Le Conseil de l'Europe, qui compte 46 pays membres, a exclu la Russie début 2022, peu après l'invasion de l'Ukraine. L'institution a travaillé depuis à la mise en place d'un registre international destiné à évaluer les dommages de guerre dans ce pays, dans l'optique de présenter un jour la facture à Moscou.

Ce registre fonctionne depuis avril dernier à La Haye.

«On a enregistré jusqu'ici plus de 10'000 requêtes», révèle M. Berset. «Mais le nombre ne dit pas grand-chose. Ce qui est très important, c'est la qualité de ce qui va être enregistré: que ce soient des éléments documentés, avec un niveau de précision très élevé, de manière à pouvoir envisager des processus qui pourront entrer dans un cadre judiciaire.»

Tribunal spécial

«Ca fonctionne bien, dans une logique d'Etat de droit. On a un registre qui est pleinement opérationnel pour l'enregistrement de ces requêtes, de manière à aller en justice plus tard.»

A plus long terme, le Conseil de l'Europe travaille sur la constitution d'un tribunal spécial pour juger l'agression russe en Ukraine, qu'aucune juridiction internationale n'a le pouvoir de juger actuellement.

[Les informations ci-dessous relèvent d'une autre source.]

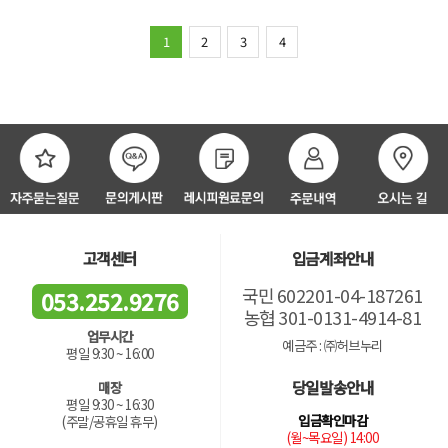
1
2
3
4
고객센터
입금계좌안내
국민 602201-04-187261
053.252.9276
농협 301-0131-4914-81
업무시간
예금주 : ㈜허브누리
평일 9:30 ~ 16:00
당일발송안내
매장
평일 9:30 ~ 16:30
입금확인마감
(주말/공휴일 휴무)
(월~목요일) 14:00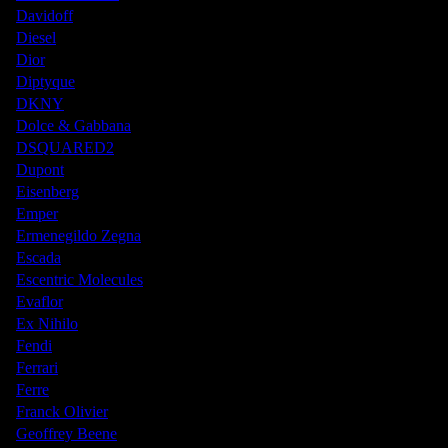
Davidoff
Diesel
Dior
Diptyque
DKNY
Dolce & Gabbana
DSQUARED2
Dupont
Eisenberg
Emper
Ermenegildo Zegna
Escada
Escentric Molecules
Evaflor
Ex Nihilo
Fendi
Ferrari
Ferre
Franck Olivier
Geoffrey Beene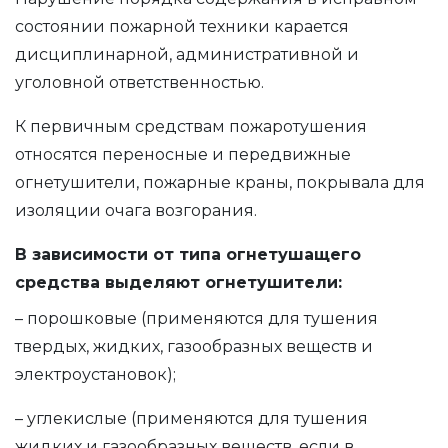
состоянии пожарной техники карается
дисциплинарной, административной и
уголовной ответственностью.
К первичным средствам пожаротушения
относятся переносные и передвижные
огнетушители, пожарные краны, покрывала для
изоляции очага возгорания.
В зависимости от типа огнетушащего
средства выделяют огнетушители:
– порошковые (применяются для тушения
твердых, жидких, газообразных веществ и
электроустановок);
– углекислые (применяются для тушения
жидких и газообразных веществ, если в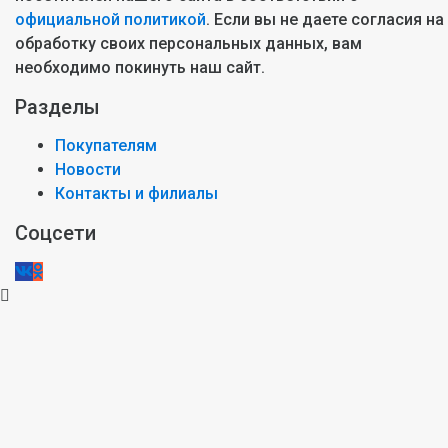
официальной политикой
. Если вы не даете согласия на
обработку своих персональных данных, вам
необходимо покинуть наш сайт.
Разделы
Покупателям
Новости
Контакты и филиалы
Соцсети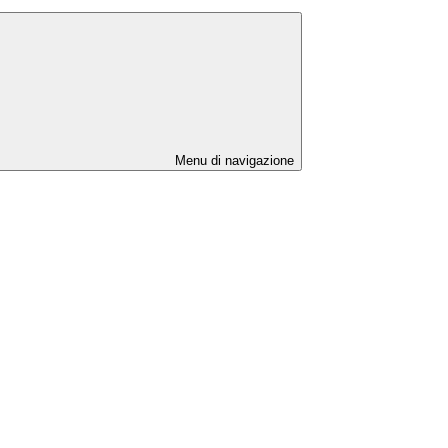
Menu di navigazione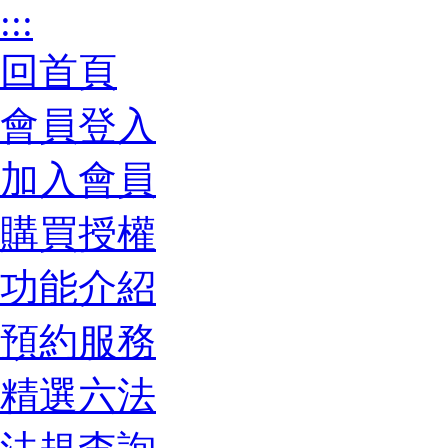
:::
回首頁
會員登入
加入會員
購買授權
功能介紹
預約服務
精選六法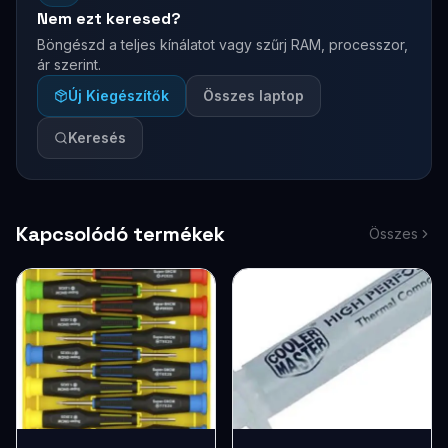
Nem ezt keresed?
Böngészd a teljes kínálatot vagy szűrj RAM, processzor,
ár szerint.
Új Kiegészítők
Összes laptop
Keresés
Kapcsolódó termékek
Összes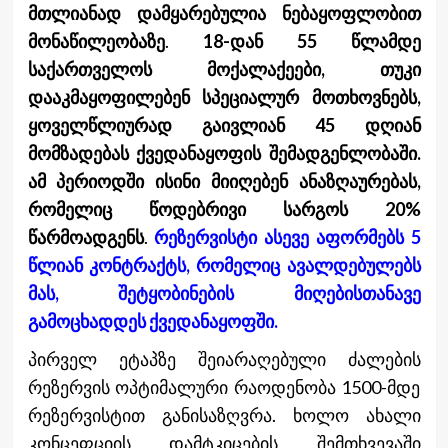
მთლიანად დამყარებულია ნებაყოფლობით
მონაწილეობაზე
.
18-დან 55 წლამდე
საქართველოს მოქალაქეები, თუკი
დააკმაყოფილებენ სპეციალურ მოთხოვნებს,
ყოველწლიურად გაივლიან 45 დღიან
მომზადებას ქვედანაყოფის შემადგენლობაში.
ამ პერიოდში ისინი მიიღებენ ანაზღაურებას,
რომელიც წოდებრივი სარგოს 20%
წარმოადგენს
.
რეზერვისტი ასევე აფორმებს 5
წლიან კონტრაქტს, რომელიც ავალდებულებს
მას, შეტყობინების მიღებისთანავე
გამოცხადდეს ქვედანაყოფში.
პირველ ეტაპზე შეიარაღებული ძალების
რეზერვის ოპტიმალური რაოდენობა 1500-მდე
რეზერვისტით განისაზღვრა. ხოლო ახალი
კონცეფციის დამტკიცების შემთხვევაში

«Ce que fait le Conseil de l'Europe (...) avec la mise en place du registre des dommages, puis le mécanisme de compensation et le tribunal spécial, ce sont des pas très concrets qui vont permettre de mettre en place un vrai système pour la redevabilité dans les questions qui concernent l'agression de la Russie contre l'Ukraine», explique M. Berset.

«On ne doit pas tolérer un monde dans lequel l'impunité et la violence sont la règle du jeu.»